→ Selected text:
▶

# Any top tips for growing Glosso in a low tech tank?



## Stickleback (31 Oct 2017)

I have had a number of low tech tanks and have had brief success with Glossostigma elatinoides. It would spread out across the substrate, but subsequently would melt. It is rumoured that glosso can be grown in a low tech no CO2 environment.
So I was just wondering if anyone has any top tips to successfully grow some.

Cheers

S


----------



## Tim Harrison (31 Oct 2017)

I've never really got any plant to carpet properly low-energy, especially Glosso; tho' that's not to say it can't be done. Monte Carlo might be a better option, but even then I think you'll probably need LC.


----------



## AverageWhiteBloke (6 Jan 2018)

I have a patch of MC in my non gas or LC tank at the moment, only been in there 3 weeks but so far no sign of it dying back and a little new growth. Obviously very early yet, only time will tell.


----------



## Danny (7 Jan 2018)

Not glosso but I had Marselia Hersuita going crazy with no gas just LC and ferts.


----------



## Stickleback (24 Mar 2022)

Haha. Was just googling how to grow glosso in a low tech tank and saw someone had asked exactly that in an aquatic forum! Woo hoo perfect. Only to realised it was my thread from 2017.


----------



## dw1305 (24 Mar 2022)

Hi all,


Stickleback said:


> saw someone had asked exactly that in an aquatic forum!


I think we've probably all been there, the other day I was looking at a Google Search and I found a link where the person both agreed with me and was making perfect sense.................

Only to find it was some-one quoting me and then my feelings of vindication were then cruelly violated when they then told everybody on that forum that it was total b*llocks and that I was obviously a complete clown.

cheers Darrel


----------



## Sarpijk (24 Mar 2022)

Last night I was watching a video by MJ aquascaping. He has setup a low tech no filter nano with a full carpet of glosso. He says that he uses only RO water and that helps.

Link:


----------



## Garuf (24 Mar 2022)

Very shallow tank. Lots of flow. Good substrate and hope. 
I don’t take much stock in ro helping, I’ve grown glosso in liquid rock.
It’s a mud mat plant at the end of the day and it’s co2 hungry. A shallow tank will improve your chances as it will give better gaseous exchange but it’s not really a low tech tank plant due to its original habitat of extreme light in very shallow water.

◀

→ Data provided:

▶

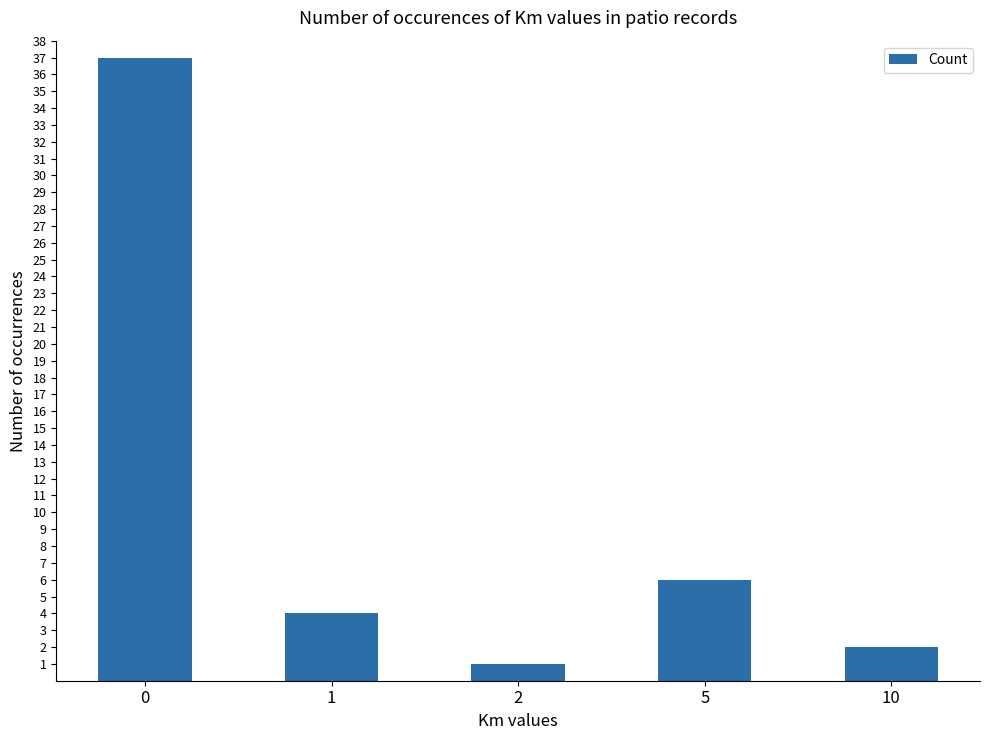

What is the sum of all values?

50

◀

→ How to complete this task:
Repeat the Glosso thread word for word, from "## Garuf (24" to "very shallow water.".

→ Response:
## Garuf (24 Mar 2022)

Very shallow tank. Lots of flow. Good substrate and hope. 
I don’t take much stock in ro helping, I’ve grown glosso in liquid rock.
It’s a mud mat plant at the end of the day and it’s co2 hungry. A shallow tank will improve your chances as it will give better gaseous exchange but it’s not really a low tech tank plant due to its original habitat of extreme light in very shallow water.